Data in this exercise:

-=-=-=-=-

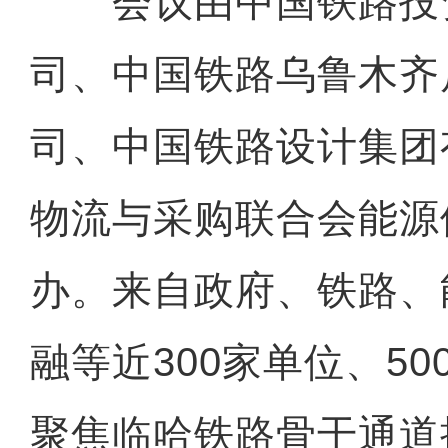
会议由中国铁路投
司、中国铁路乌鲁木齐
司、中国铁路设计集团
物流与采购联合会能源
办。来自政府、铁路、
融等近300家单位、5
聚焦临哈铁路骨干通道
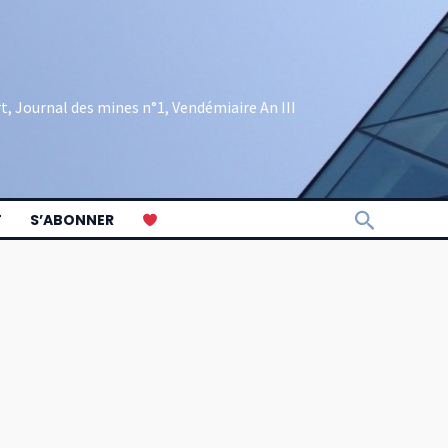
rt, Journal des mines n°1, Vendémiaire An III
Recherch
T
S’ABONNER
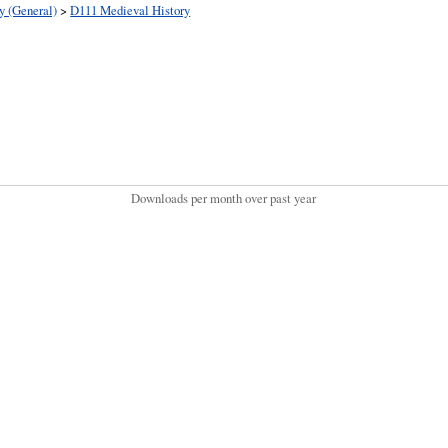
y (General)
>
D111 Medieval History
Downloads per month over past year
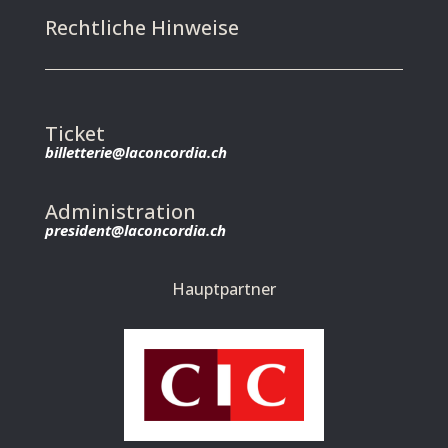
Rechtliche Hinweise
Ticket
billetterie@laconcordia.ch
Administration
president@laconcordia.ch
Hauptpartner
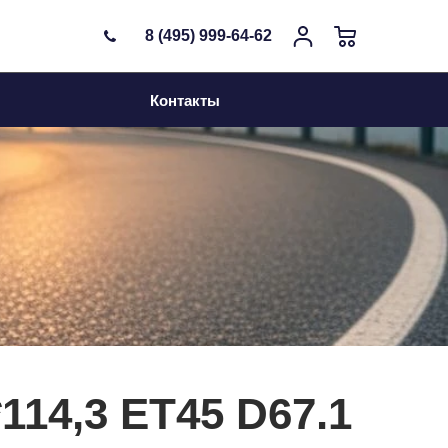
8 (495) 999-64-62
Контакты
*114,3 ET45 D67.1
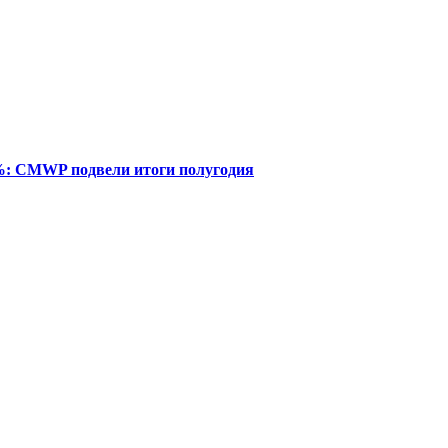
%: CMWP подвели итоги полугодия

-=-=-=-=-

Request: Reproduce the material word for word, but without its images.

Solution to this task:
会议由中国铁路投
司、中国铁路乌鲁木齐
司、中国铁路设计集团
物流与采购联合会能源
办。来自政府、铁路、
融等近300家单位、5
聚焦临哈铁路骨干通道
rt, Journal des mines n°1, Vendémiaire An III
Recherch
T
S’ABONNER
y (General)
>
D111 Medieval History
Downloads per month over past year
Rechtliche Hinweise
Ticket
billetterie@laconcordia.ch
Administration
president@laconcordia.ch
Hauptpartner
8 (495) 999-64-62
Контакты
*114,3 ET45 D67.1
%: CMWP подвели итоги полугодия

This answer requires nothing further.